* Petikan Teks:

____

INFODEWATANEWS.COM, BADUNG - Bali bukan sekadar pulau yang indah oleh pesona alamnya, tetapi juga kaya akan taksu spiritual dan warisan budaya leluhur yang penuh makna. Di setiap sudut tanahnya, hidup tradisi-tradisi suci yang menjadi cerminan hubungan manusia dengan alam semesta dan Sang Pencipta. Salah satunya adalah Tradisi Mebuug-buugan, sebuah ritual penyucian diri yang dilaksanakan oleh masyarakat Desa Adat Kedonganan, Kecamatan Kuta, Kabupaten Badung, setiap tahun sehari setelah Hari Raya Nyepi, pada Ngembak Geni.
Tradisi ini bukan sekadar permainan atau perayaan, melainkan simbol mendalam dari kebersihan jiwa, kerendahan hati, dan penyatuan manusia dengan unsur alam. Dalam lumpur yang menyelimuti tubuh, tersimpan pesan religius bahwa manusia sejatinya lahir dari tanah, hidup di atas tanah, dan kelak akan kembali menyatu dengan tanah.
Makna dan Filosofi Suci
Secara etimologis, kata “Mebuug-buugan” berasal dari kata “buug” yang berarti tanah atau lumpur. Secara simbolik, lumpur diartikan sebagai kekotoran yang menempel pada diri manusia, baik secara fisik maupun spiritual. Melalui ritual ini, masyarakat Kedonganan mengekspresikan proses pembersihan diri dari hal-hal negatif seperti amarah, iri hati, dan keserakahan, agar dapat kembali suci setelah melewati masa penyepian pada Hari Nyepi.

____

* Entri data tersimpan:
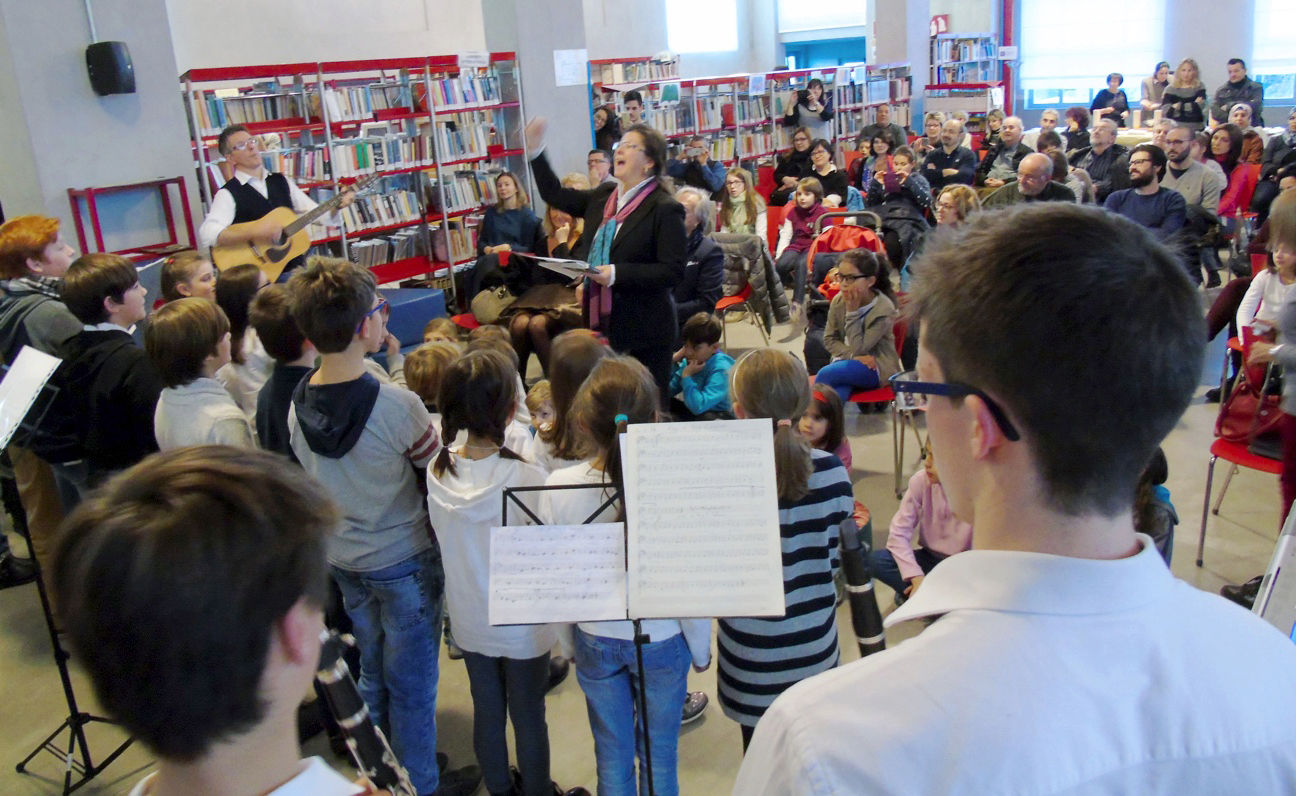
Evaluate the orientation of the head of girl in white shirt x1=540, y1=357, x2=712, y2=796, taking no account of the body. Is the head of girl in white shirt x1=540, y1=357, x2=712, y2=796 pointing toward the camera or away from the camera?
away from the camera

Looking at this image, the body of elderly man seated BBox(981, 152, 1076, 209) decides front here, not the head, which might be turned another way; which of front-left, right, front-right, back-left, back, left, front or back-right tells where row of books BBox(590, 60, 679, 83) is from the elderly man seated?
right

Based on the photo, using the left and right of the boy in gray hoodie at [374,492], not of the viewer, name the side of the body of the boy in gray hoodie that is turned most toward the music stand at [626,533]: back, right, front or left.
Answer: right

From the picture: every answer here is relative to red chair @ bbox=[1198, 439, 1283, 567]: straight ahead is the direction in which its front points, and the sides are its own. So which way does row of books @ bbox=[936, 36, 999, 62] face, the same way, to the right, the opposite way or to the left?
to the left

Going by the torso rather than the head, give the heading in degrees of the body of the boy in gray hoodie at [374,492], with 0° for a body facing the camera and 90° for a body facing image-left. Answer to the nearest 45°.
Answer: approximately 225°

____

* Tugas yang Dikerjakan:
1. Jawablah pertanyaan berikut berdasarkan teks tentang Tradisi Mebuug-buugan.
(a) Oleh masyarakat desa adat mana tradisi ini dilaksanakan?
(b) Apa arti kata "buug"?
(c) Hal-hal negatif apa saja yang disebut dibersihkan melalui ritual ini?
2. Tuliskan kembali bagian teks tentang Tradisi Mebuug-buugan tanpa perubahan, mulai dari "INFODEWATANEWS.COM, BADUNG - Bali" dan berlanjut hingga "pada Ngembak Geni.".
3. Lanjutkan teks tentang Tradisi Mebuug-buugan dari kalimat terakhir yang ditampilkan.

* Hasil Tugas:
1.
(a) Masyarakat Desa Adat Kedonganan, Kecamatan Kuta, Kabupaten Badung.
(b) Tanah atau lumpur.
(c) Amarah, iri hati, dan keserakahan.

2.
INFODEWATANEWS.COM, BADUNG - Bali bukan sekadar pulau yang indah oleh pesona alamnya, tetapi juga kaya akan taksu spiritual dan warisan budaya leluhur yang penuh makna. Di setiap sudut tanahnya, hidup tradisi-tradisi suci yang menjadi cerminan hubungan manusia dengan alam semesta dan Sang Pencipta. Salah satunya adalah Tradisi Mebuug-buugan, sebuah ritual penyucian diri yang dilaksanakan oleh masyarakat Desa Adat Kedonganan, Kecamatan Kuta, Kabupaten Badung, setiap tahun sehari setelah Hari Raya Nyepi, pada Ngembak Geni.

3.
Dalam ajaran Hindu Bali, unsur tanah atau prthivi adalah lambang kesuburan dan keseimbangan. Dengan melumuri tubuh dengan lumpur, manusia diingatkan untuk selalu rendah hati dan menyadari asal muasalnya. Tradisi ini juga mempertegas konsep Tri Hita Karana, yaitu keseimbangan hubungan antara manusia dengan Tuhan (Parahyangan), manusia dengan sesamanya (Pawongan), dan manusia dengan alam sekitarnya (Palemahan).
Prosesi Pelaksanaan
Pada pagi hari setelah Nyepi, warga Desa Adat Kedonganan berkumpul di Balai Agung. Laki-laki dan perempuan dari segala usia mengenakan busana adat sederhana dan melakukan persembahyangan bersama untuk memohon keselamatan serta kelancaran upacara. Setelah doa bersama, warga berjalan beriringan menuju area berlumpur di sekitar hutan mangrove Kedonganan, tempat sakral pelaksanaan Mebuug-buugan.
Di lokasi, suasana berubah penuh tawa dan semangat kebersamaan. Para peserta saling melempari lumpur, melumuri tubuh satu sama lain dalam suasana ceria. Namun di balik keriangan itu, tersimpan makna mendalam — lumpur menjadi simbol kekotoran batin yang harus dilepaskan, dan keceriaan menjadi wujud penyatuan hati dalam kedamaian. Tidak ada sekat kasta, tidak ada perbedaan derajat. Semua warga melebur menjadi satu, dalam simbol penyucian lahir dan batin.
Setelah prosesi lumpur selesai, peserta bersama-sama berjalan menuju Pantai Pemelisan di sisi barat desa. Di sanalah mereka membersihkan diri di laut. Air laut dipercaya memiliki kekuatan suci untuk menetralisir segala kekotoran yang telah dilebur dalam tanah. Perpaduan antara unsur tanah dan air melambangkan kesempurnaan proses penyucian — kembali suci dalam diri yang baru, bersih dari sifat buruk dan penuh rasa syukur.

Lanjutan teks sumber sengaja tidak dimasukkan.